1. Normalize their desire to connect and want to be loved. Remember we all want to be love and to be connected. This is one of our biological drives along with self protection. The two are actually intertwined, as the same neural networks involved with the stress response system are involved with attachment. When your child expresses that it was their fault or feels guilt for having cared for the abuser, remind them that this is normal. The abuser focused on building a connection with them, it wasn’t genuine on their part, but you (the survivor) didn’t know that. So the feelings you have are completely normal and validate. It’s ok to give voice to them and to feel conflicted and confused. You (the caregiver/support person) can remind them (the survivor) how much you and others genuinely love and care about them. Remember healing takes time and this is part of the survivors healing journey.
2. Remind them that the abuser did something wrong not them. The abuser is the one who lied and manipulated the child. The child was just being normal and was seeking out a normal healthy relationship with genuine care and support. The abuser is the one who manipulated this and perverted this with their bad intentions. True love and care is about reciprocity, mutual care, and enjoyment. Both people have good intentions. There is nothing you (the survivor) could do to “make” someone violate them.
3. Be present for when they want to process feelings and let them take the lead. Don’t push your child into talking but if they want to talk be present. If you can’t take time in the moment take a moment to at least discuss a different time when you won’t be distracted to talk. Then you follow through. Show up for your child. During this time when they want to talk just listen. Don’t push. Keep your own statements short and sweet. Ask them how they would like to be supported-what methods help them stay regulated and offer that. For some they want to be held, for others they don’t want any touch but they might still need to physically hold something, so a pillow or stuffed animal can be helpful. Once your child wants to stop talking allow them that control. End the conversation, with a reminder that you will always be there to listen when they need to talk. This is their healing journey.
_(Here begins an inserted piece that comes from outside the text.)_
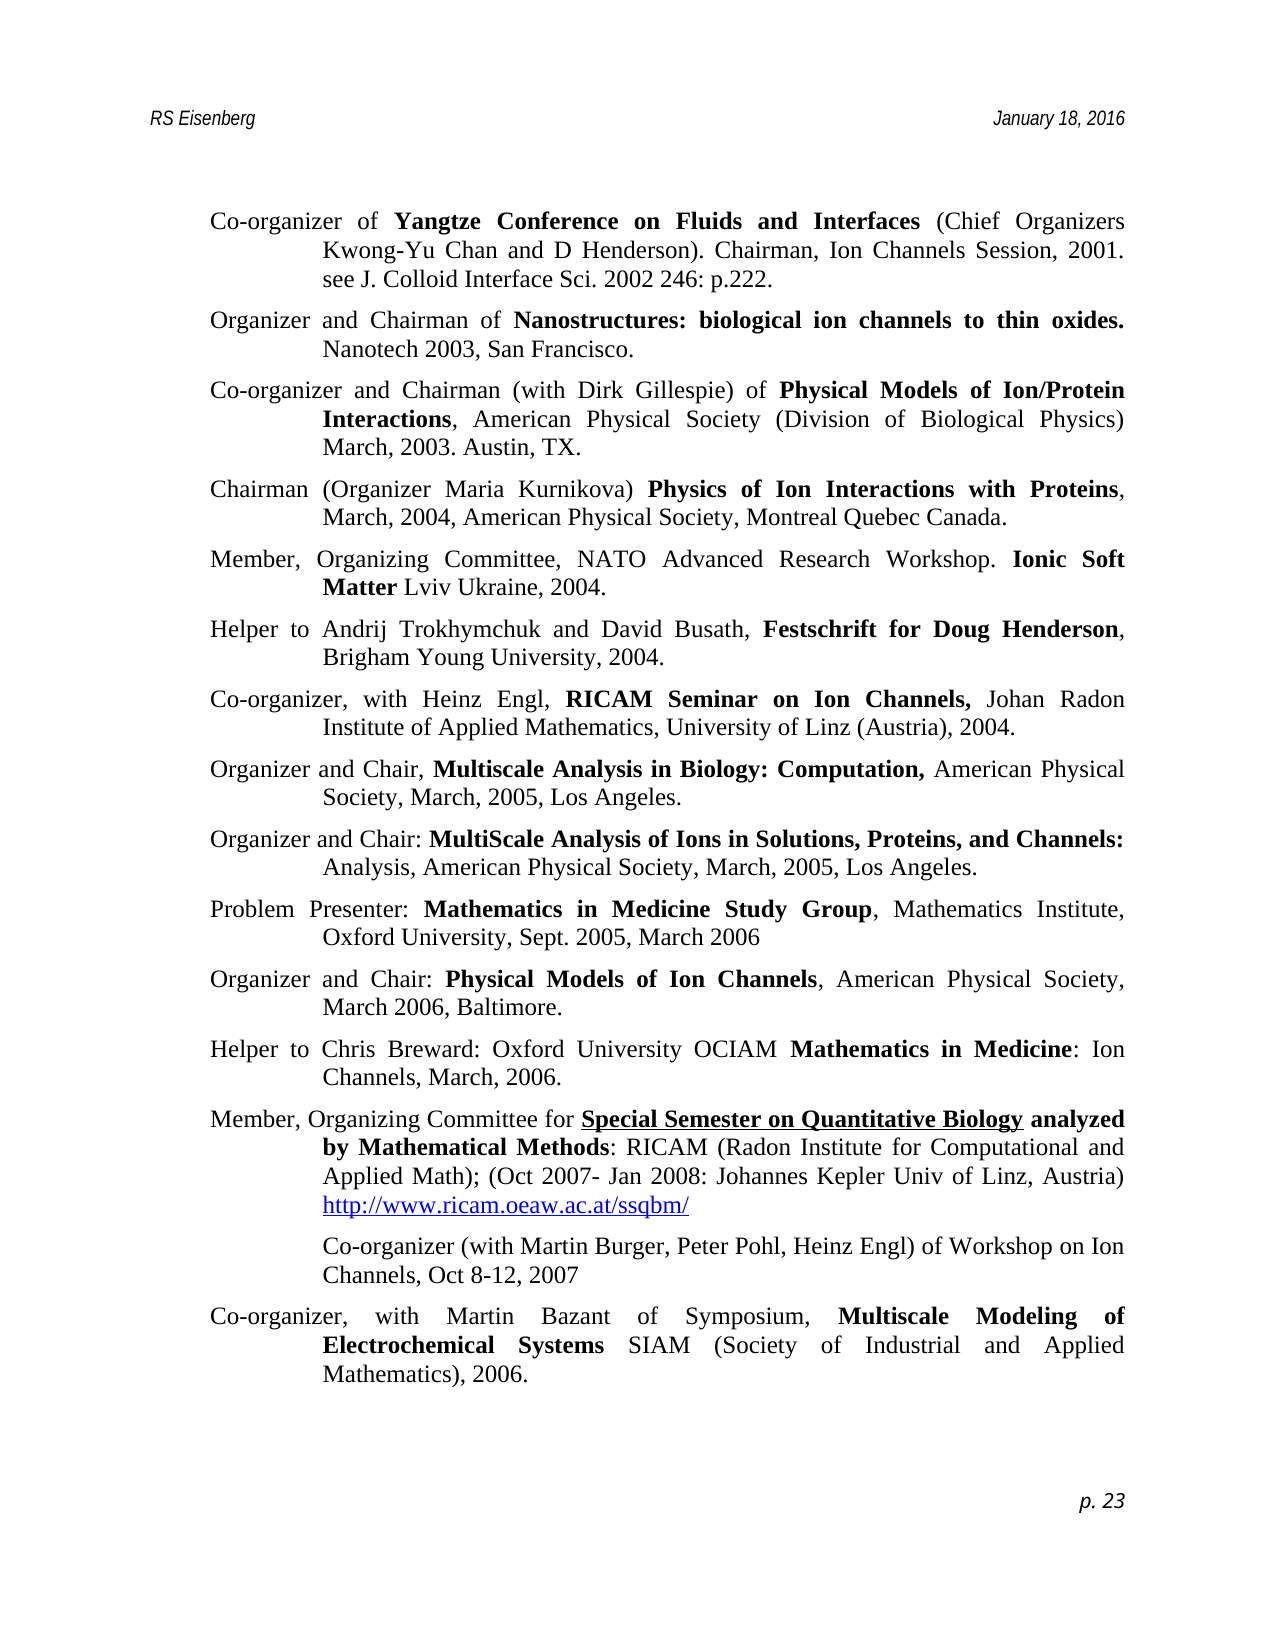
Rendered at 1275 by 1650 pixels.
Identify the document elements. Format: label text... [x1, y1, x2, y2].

4. Get them (and you) professional help. A licensed mental health therapist with experience in treating survivors of child sexual abuse will know how to support your child on their healing journey. The great ones will also be there for you. They will give you the tools you can use at home to support your child and even yourself as you are bound to have a lot of your own feelings about the sexual abuse. They may encourage you to find your own therapist so you can have your space to process this huge trauma.
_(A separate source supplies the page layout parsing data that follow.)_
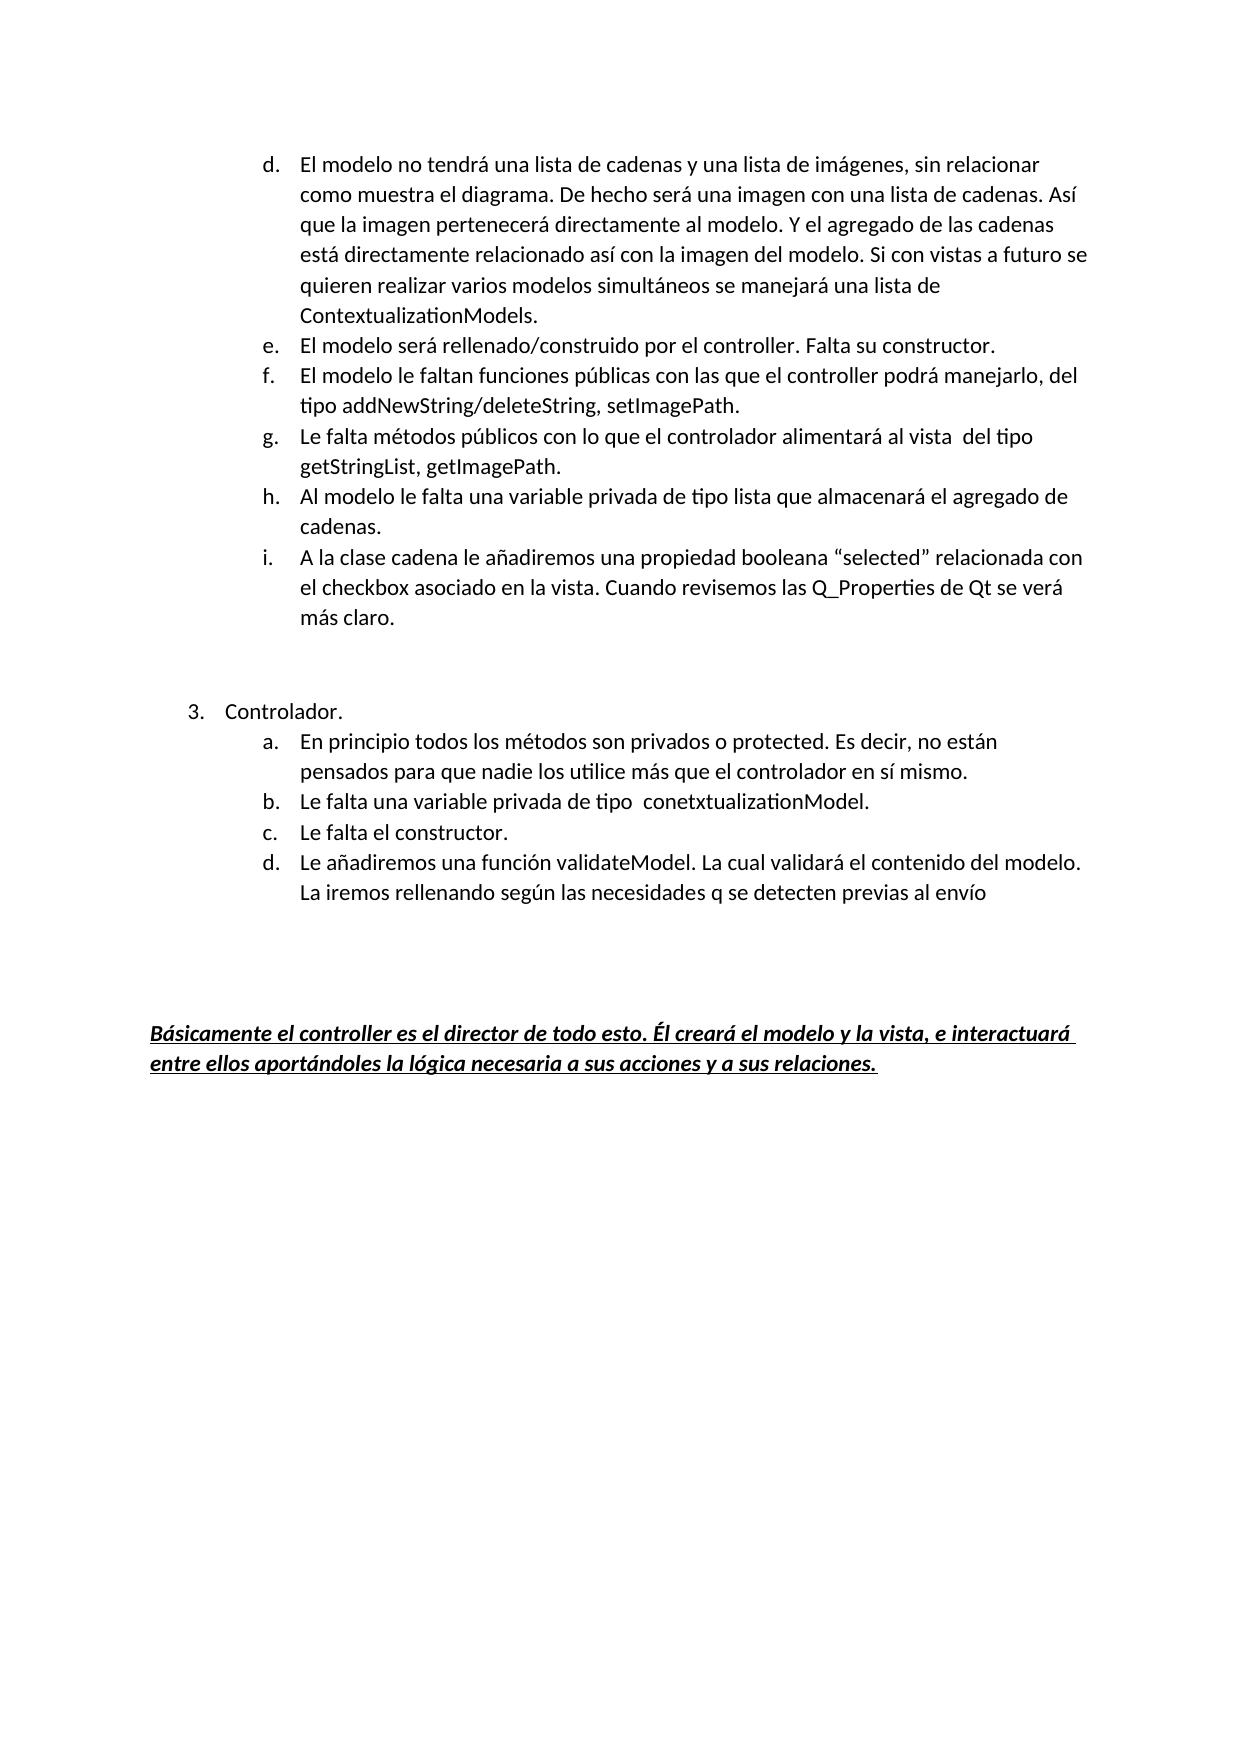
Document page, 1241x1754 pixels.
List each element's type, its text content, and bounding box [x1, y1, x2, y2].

list El modelo no tendrá una lista de cadenas y una lista de imágenes, sin relacionar como muestra el diagrama. De hecho será una imagen con una lista de cadenas. Así que la imagen pertenecerá directamente al modelo. Y el agregado de las cadenas está directamente relacionado así con la imagen del modelo. Si con vistas a futuro se quieren realizar varios modelos simultáneos se manejará una lista de ContextualizationModels. [262, 150, 1090, 329]
list En principio todos los métodos son privados o protected. Es decir, no están pensados para que nadie los utilice más que el controlador en sí mismo. [262, 727, 1090, 785]
list Le falta métodos públicos con lo que el controlador alimentará al vista del tipo getStringList, getImagePath. [262, 422, 1090, 480]
list Al modelo le falta una variable privada de tipo lista que almacenará el agregado de cadenas. [262, 482, 1090, 541]
list Le añadiremos una función validateModel. La cual validará el contenido del modelo. La iremos rellenando según las necesidades q se detecten previas al envío [262, 848, 1090, 906]
list A la clase cadena le añadiremos una propiedad booleana “selected” relacionada con el checkbox asociado en la vista. Cuando revisemos las Q_Properties de Qt se verá más claro. [262, 543, 1090, 631]
text Básicamente el controller es el director de todo esto. Él creará el modelo y la vista, e interactuará entre ellos aportándoles la lógica necesaria a sus acciones y a sus relaciones. [150, 1019, 1090, 1077]
list Le falta una variable privada de tipo conetxtualizationModel. [262, 787, 1090, 816]
list El modelo será rellenado/construido por el controller. Falta su constructor. [262, 331, 1090, 359]
list Controlador. [187, 697, 1090, 725]
list El modelo le faltan funciones públicas con las que el controller podrá manejarlo, del tipo addNewString/deleteString, setImagePath. [262, 361, 1090, 420]
list Le falta el constructor. [262, 818, 1090, 846]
The sexualization of children is a societal problem that we all need to do our work to change. The sexualization of children can leave children, especially young girls, to develop a lot of fears and insecurities about their bodies that can last long into their adulthood. When children are sexually abused and they also have that history of sexualization they often feel like they did something to encourage the abuser. They take on a lot of blame, guilt, and shame. Some survivors even enter “consensual” sexual relationships with their abusers because of the mind manipulation of early sexualization, grooming, and sexual abuse. So again let’s be more intentional with how we talk about children and stay clear of sexualization of them.